§ **EXCERPT PROVIDED**:
Can you confirm your molecule config looks something like the following? https://github.com/geerlingguy/ansible-role-apache/blob/master/molecule/default/molecule.yml#L7-L12

geerlingguy avatar Jan 21 '22 23:01 geerlingguy

Yes. Here the relevant part from a failing example:

  - name: keepalived-bionic
    pre_build_image: yes
    image: geerlingguy/docker-ubuntu1804-ansible:latest
    privileged: true
    command: /lib/systemd/systemd
    volumes:
    - /sys/fs/cgroup:/sys/fs/cgroup:ro

and a tasks that enables a service via systemd fails with:

"stderr_lines": ["Failed to connect to bus: No such file or directory"]

zerwes avatar Jan 22 '22 11:01 zerwes

@zerwes - Can you try changing the command to match what I have set up in mine?

geerlingguy avatar Jan 22 '22 19:01 geerlingguy

Hello @geerlingguy Unfortunately makes no difference:

@@ -71,6 +71,6 @@ platforms:
     pre_build_image: yes
     image: geerlingguy/docker-ubuntu2004-ansible:latest
     privileged: true
-    command: /lib/systemd/systemd
+    command: ${MOLECULE_DOCKER_COMMAND:-""}
     volumes:
     - /sys/fs/cgroup:/sys/fs/cgroup:ro

but on the invocation of systemctl: "rc": 1, "stderr": "Failed to connect to bus: No such file or directory"

zerwes avatar Jan 22 '22 19:01 zerwes

/me watches this :)

evrardjp avatar Jan 24 '22 09:01 evrardjp

I run into the same problem as @zerwes

stefanDeveloper avatar Mar 08 '22 18:03 stefanDeveloper

@stefanDeveloper is something like the docker file mentioned in the description of the issue or like https://github.com/Rosa-Luxemburgstiftung-Berlin/ansible-role-unbound/blob/main/molecule/default/Dockerfile-debian-bullseye.j2 working for you?

§ **SUPPLIED ENTRIES**:

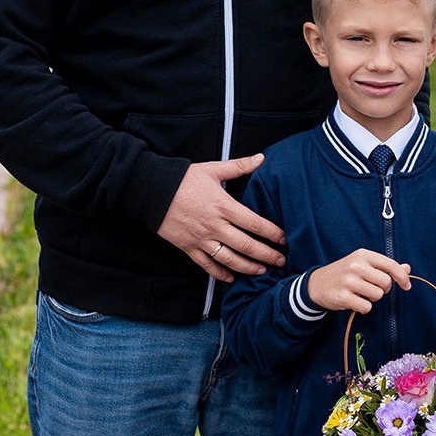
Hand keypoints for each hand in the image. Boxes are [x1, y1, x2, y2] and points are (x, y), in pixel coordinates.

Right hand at [158, 155, 286, 281]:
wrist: (152, 190)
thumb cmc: (183, 179)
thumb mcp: (213, 169)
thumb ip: (239, 166)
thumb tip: (262, 158)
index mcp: (223, 206)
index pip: (255, 224)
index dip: (273, 234)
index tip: (284, 239)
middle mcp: (214, 225)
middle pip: (247, 245)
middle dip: (267, 255)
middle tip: (281, 261)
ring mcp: (201, 239)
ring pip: (229, 259)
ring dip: (248, 268)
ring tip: (262, 271)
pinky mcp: (188, 247)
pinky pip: (207, 265)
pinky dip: (220, 274)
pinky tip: (232, 278)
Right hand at [307, 250, 410, 313]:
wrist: (316, 284)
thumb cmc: (344, 273)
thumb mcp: (363, 264)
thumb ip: (385, 267)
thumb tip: (407, 268)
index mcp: (363, 255)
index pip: (391, 265)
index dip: (402, 277)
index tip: (407, 286)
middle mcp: (355, 265)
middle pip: (386, 283)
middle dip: (383, 289)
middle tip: (371, 288)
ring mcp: (348, 281)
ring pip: (377, 295)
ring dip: (372, 299)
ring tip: (360, 293)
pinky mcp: (343, 296)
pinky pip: (366, 307)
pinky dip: (363, 307)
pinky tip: (354, 301)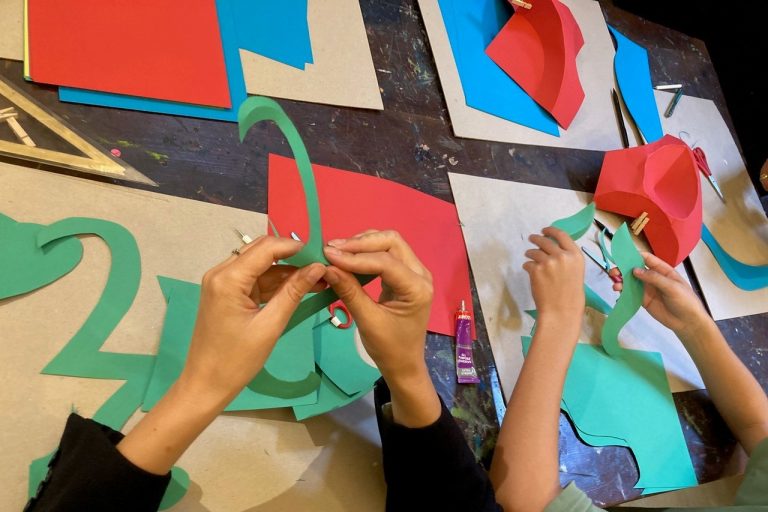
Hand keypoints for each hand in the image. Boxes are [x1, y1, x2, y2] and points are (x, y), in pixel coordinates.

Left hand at [180, 236, 325, 404]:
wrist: (206, 384)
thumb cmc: (236, 360)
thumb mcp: (270, 325)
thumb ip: (293, 292)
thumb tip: (318, 268)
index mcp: (228, 278)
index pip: (266, 248)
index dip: (295, 247)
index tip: (322, 254)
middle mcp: (221, 273)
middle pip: (262, 251)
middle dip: (293, 256)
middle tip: (322, 266)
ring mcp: (222, 282)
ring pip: (260, 265)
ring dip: (287, 270)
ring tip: (318, 279)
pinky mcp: (227, 293)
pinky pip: (255, 279)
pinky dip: (276, 282)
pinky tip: (299, 287)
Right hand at [322, 230, 439, 427]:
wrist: (404, 364)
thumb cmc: (389, 348)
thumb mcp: (367, 321)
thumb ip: (349, 291)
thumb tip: (326, 267)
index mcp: (417, 288)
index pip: (385, 262)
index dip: (356, 256)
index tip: (328, 255)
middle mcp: (420, 274)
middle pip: (391, 242)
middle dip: (361, 242)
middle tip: (332, 249)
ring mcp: (414, 272)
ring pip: (389, 244)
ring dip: (363, 244)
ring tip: (336, 251)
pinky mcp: (405, 274)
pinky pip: (386, 254)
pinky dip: (366, 252)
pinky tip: (348, 257)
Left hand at [523, 227, 584, 321]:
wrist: (561, 310)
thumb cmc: (571, 294)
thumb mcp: (576, 271)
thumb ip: (567, 258)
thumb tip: (553, 248)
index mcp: (575, 255)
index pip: (562, 235)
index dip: (551, 230)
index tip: (545, 230)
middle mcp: (562, 256)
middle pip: (545, 240)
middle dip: (536, 238)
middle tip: (532, 238)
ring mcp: (548, 262)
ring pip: (534, 251)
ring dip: (530, 253)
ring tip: (529, 255)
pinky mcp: (535, 270)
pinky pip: (528, 264)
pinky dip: (527, 266)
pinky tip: (530, 271)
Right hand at [612, 251, 710, 339]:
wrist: (687, 322)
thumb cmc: (685, 301)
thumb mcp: (672, 287)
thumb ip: (654, 278)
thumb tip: (635, 270)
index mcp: (662, 270)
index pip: (647, 259)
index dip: (635, 256)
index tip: (622, 256)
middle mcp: (653, 278)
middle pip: (635, 270)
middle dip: (623, 269)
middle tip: (613, 272)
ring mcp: (647, 289)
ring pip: (631, 282)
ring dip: (621, 282)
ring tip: (615, 286)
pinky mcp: (643, 300)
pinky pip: (631, 294)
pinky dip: (623, 293)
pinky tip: (618, 293)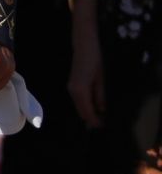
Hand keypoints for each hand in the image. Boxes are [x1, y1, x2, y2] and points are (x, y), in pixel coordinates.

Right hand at [68, 13, 104, 127]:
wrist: (84, 45)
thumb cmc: (95, 60)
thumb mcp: (101, 80)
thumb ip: (100, 96)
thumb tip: (101, 110)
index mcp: (80, 90)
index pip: (87, 112)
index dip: (95, 121)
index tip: (102, 127)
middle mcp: (73, 91)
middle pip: (81, 111)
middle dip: (90, 119)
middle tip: (101, 125)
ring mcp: (70, 87)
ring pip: (78, 106)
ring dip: (87, 113)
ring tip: (99, 118)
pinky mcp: (71, 84)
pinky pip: (77, 100)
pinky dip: (84, 106)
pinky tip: (92, 107)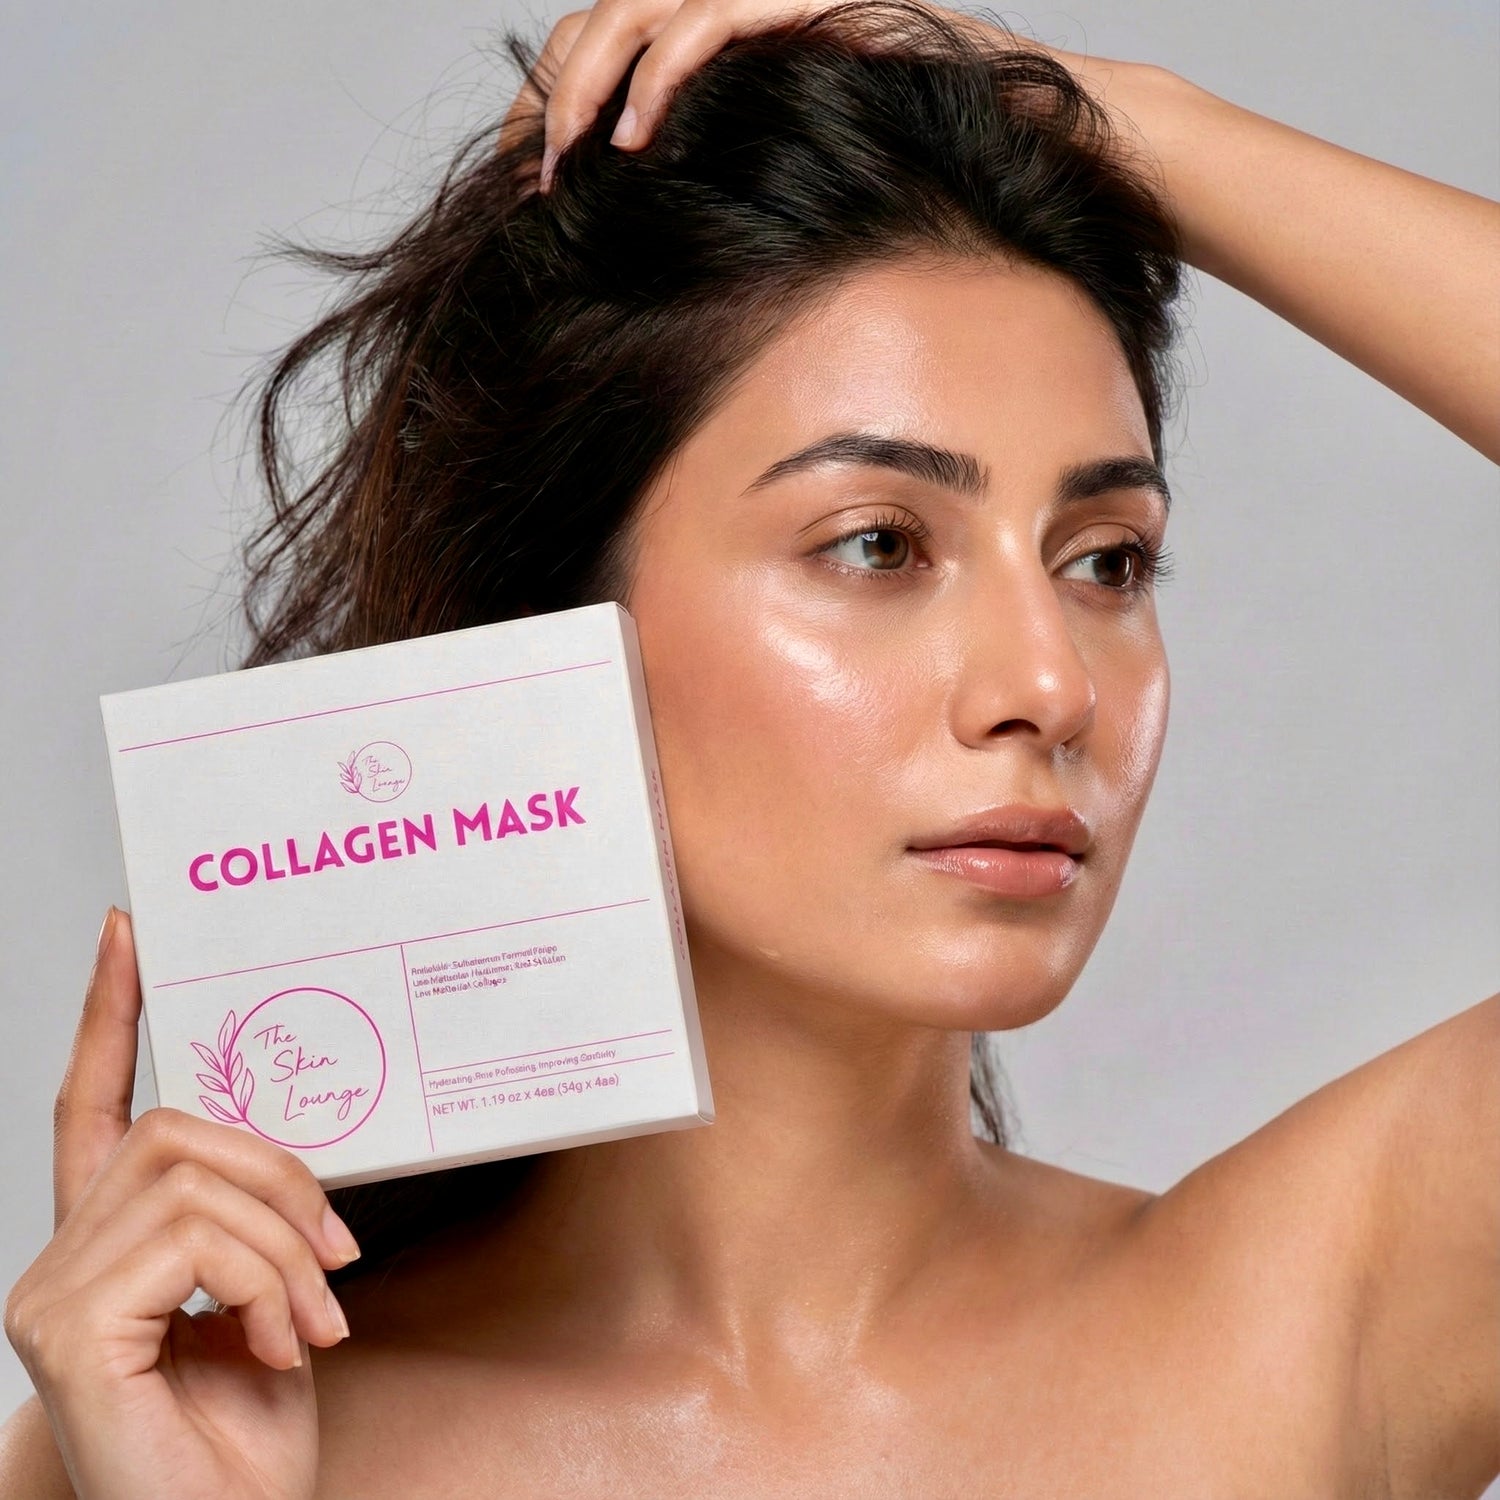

§ **ASSIGNED TASK**: Reproduce the forum thread word for word, from "but on the invocation" up to and including "watches this :)". The material comes from a different source than the forum thread.

§ **EXERCISE ANSWER**:
but on the invocation of systemctl: "rc": 1, "stderr": "Failed to connect to bus: No such file or directory"

zerwes avatar Jan 22 '22 19:01 zerwes

/me watches this :)